While autonomy was indispensable to Morrison’s success in her professional life, it was also a source of trouble within it. Her longtime editor, Robert Gottlieb, who is the person who gave her permission to be a writer when she grew up, as she put it, once said: “Toni appears to be such a formidable person, and is such a formidable person, that people assume that working with her could be difficult. It’s exactly the opposite.” But his view seems to have been the exception that proves the rule.

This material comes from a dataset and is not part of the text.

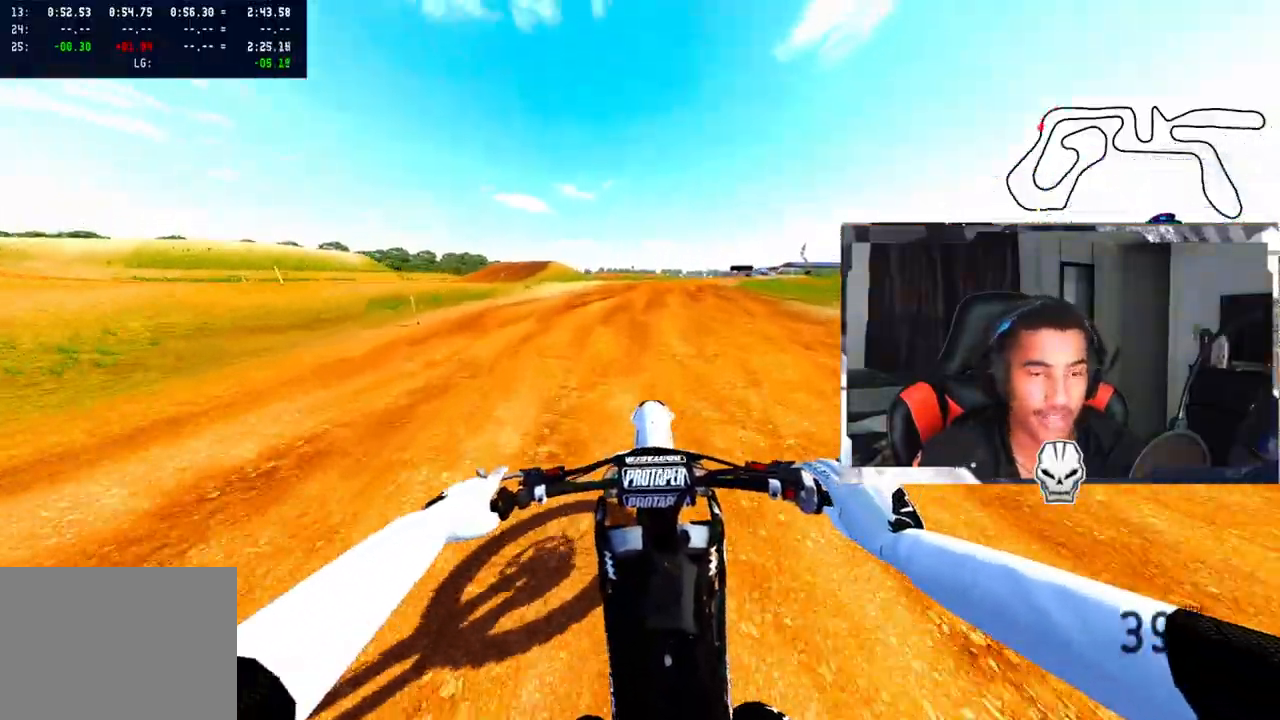
{"dt_ms": 1000, "buttons": ["R2"], "left_stick": "up-right", "right_stick": "up"}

Dana A. Williams’s recent book
Toni at Random, a fascinating overview of Morrison’s own editorial work, divulges the clashes Morrison had with her (mostly white) colleagues and her (mostly black) authors over the years. Williams generously refers to some of Morrison’s more cutting remarks as
signifying, a black art form of insult that prizes accuracy over tact. But there’s no mistaking Morrison’s arch tone in her correspondence with her authors.
She wrote to one who had accused her of racism: “I will probably always be befuddled about what you imagine this publishing company to be and about your reasons for ascribing sinister motives to a copyediting mistake.” She teased a sculptor venturing into poetry for the first time, noting drily, “This is a commercial house historically unenchanted with 500 slim volumes of profound poetry that languish in stockrooms,” and writing more sharply in a follow-up letter draft: “If you wanted an anonymous, plain, uneventful recessive jacket you should never have come to this publisher. The only time that works is when the poet is very well known—as a poet. You are not.”

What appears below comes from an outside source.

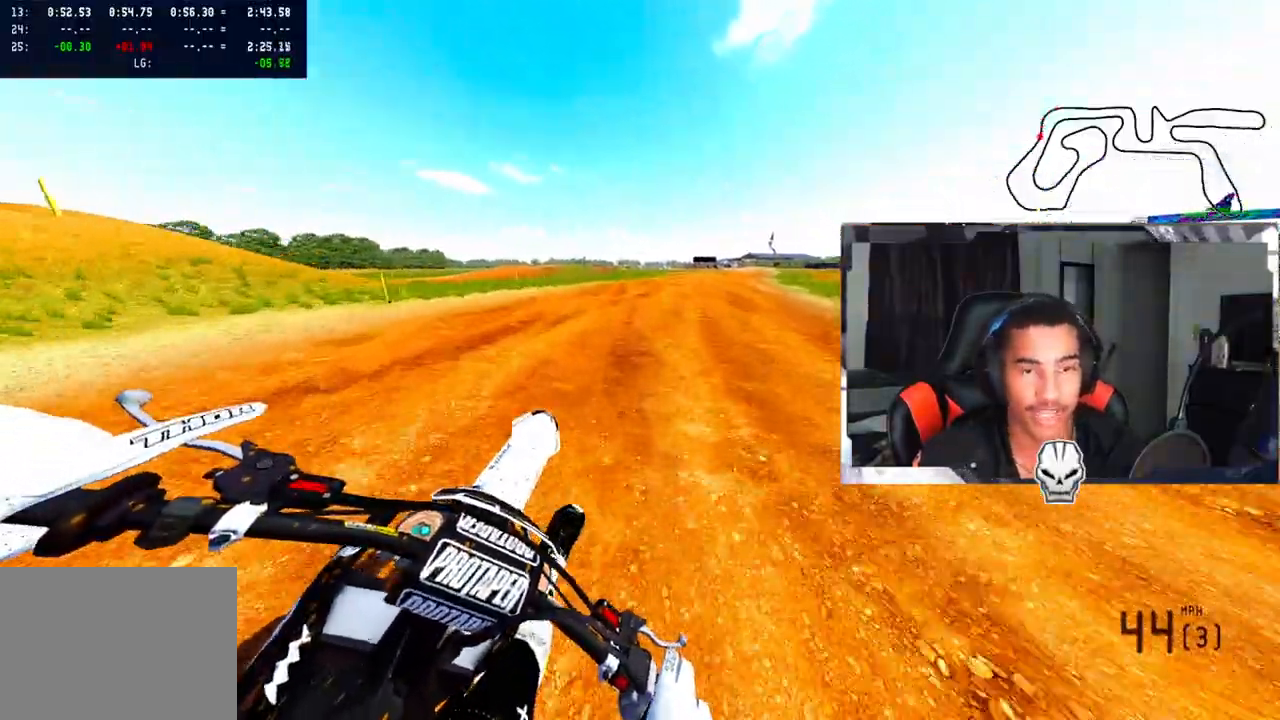
{"dt_ms": 500, "buttons": ["R2"], "left_stick": "up-right", "right_stick": "up", "events": []}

When it came to playing well with others as a critic, we need only consider the series of angry letters to the editor in
The New York Times about Morrison’s review in 1971 of an anthology,
To Be a Black Woman, which was edited by two men and which she had faulted for its sexism. And when it came to Morrison as a collaborator, there are the various slings and arrows of outrageous misunderstanding between her and the white producers of her play
Dreaming Emmett. As troublesome as it may have been for her professionally, she seemed genuinely to delight in the difficulty of other black women artists such as the black jazz pianist and composer Mary Lou Williams; for Morrison, it was a sign that they had insisted on being taken seriously. Being taken seriously is of course what most artists want, though for obvious reasons, it does not always need such insistence. Part of my project in this book is to show you how to read Morrison with the seriousness that she deserves. To do so requires that we account for the knot—or bind—of gender and race that she and I share.
It is not an easy one to untangle. As Morrison wrote in a 1971
New York Times op-ed, in order to recognize feminism’s elisions and delusions about race, “one must look very closely at the black woman herself—a difficult, inevitably doomed proposition, for if anything is true of black women, it is how consistently they have (deliberately, I suspect) defied classification.”
Let me begin by looking very closely at Morrison herself, at how her own deliberate difficulty—personal, political, and literary—defied classification . . . and made for brilliance. Difficult, doomed propositions are our forte, after all.